On the other hand, after the controller 90 outputs the first error signal to the controller 100 in S4, in S12 the controller 90 waits till a default time has elapsed after mounting was detected. Date indicating the default time is stored in the storage unit in the printer body. The default time is an enough time required for the fluctuation in ink pressure to abate to a level that will not break the meniscuses and is longer than the prescribed time. After the default time has elapsed, the controller 90 advances to S6.

Through this operation of the actuator 70, the tip of the rod-shaped member 71 passes through the opening 41a formed in the case 41 and is inserted between the roller 83 and the cap 67. As the tip of the rod-shaped member 71 is inserted, the roller 83 is forced upward in FIG. 5 along the tapered portion 71a. Consequently, the valve member 61 also moves upward in FIG. 5 along with the roller 83, shifting from the position blocking the channel 66 to a position retracted from the channel 66. In this way, the second valve 60 is shifted from the closed state to the open state, allowing ink in the ink bag 42 to flow through the ink delivery tube 43 into the hollow needle 153. Accordingly, ink can be supplied from the ink cartridge 40 to the inkjet head 2. At this time, the roller 83 is positioned opposite the photosensor 69, causing the photosensor 69 to output the signal A to the controller 90 indicating the open state of the second valve 60.

In S7 the controller 90 determines whether the operation of the actuator 70 is completed and continues to wait while the operation of the actuator 70 is not completed (S7: NO). The controller 90 determines whether the operation of the actuator 70 has completed by determining whether an operating time stored in the storage unit 125 or in a storage unit (not shown) in the printer body has elapsed since the operation of the actuator 70 was started.

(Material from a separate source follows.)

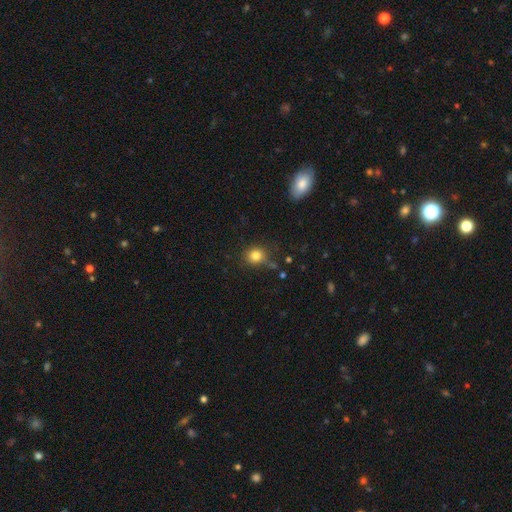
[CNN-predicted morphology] smooth_or_featured: smooth (p=0.82) [alt: star or artifact p=0.12]
how_rounded: round (p=0.83) [alt: in between p=0.16]
merging: none (p=0.76) [alt: minor disturbance p=0.15]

Hence, if the operating time has elapsed (S7: YES), in S8 the controller 90 determines whether the second valve 60 has shifted from the closed state to the open state. Specifically, the controller 90 determines the state of the second valve 60 based on the signal outputted from the photosensor 69 (signal A indicating the open state and signal B indicating the closed state). If the controller 90 has received the signal B from the photosensor 69, indicating that the second valve 60 is still in the closed state (S8: NO), in S9 the controller 90 outputs a second error signal to the controller 100 and, upon receiving this second error signal, the controller 100 controls the buzzer 13 to emit a sound for notifying the user that an error has occurred with one of the second valve 60, photosensor 69, and the actuator 70. After the buzzer 13 emits the sound in S9, the controller 100 ends the process in FIG. 8. Based on the sound of the buzzer 13, the user replaces the present ink cartridge 40 with a new ink cartridge 40 if the error has occurred on the second valve 60 and the photosensor 69 and the user repairs the printer body of the inkjet printer 1 if the error has occurred on the actuator 70.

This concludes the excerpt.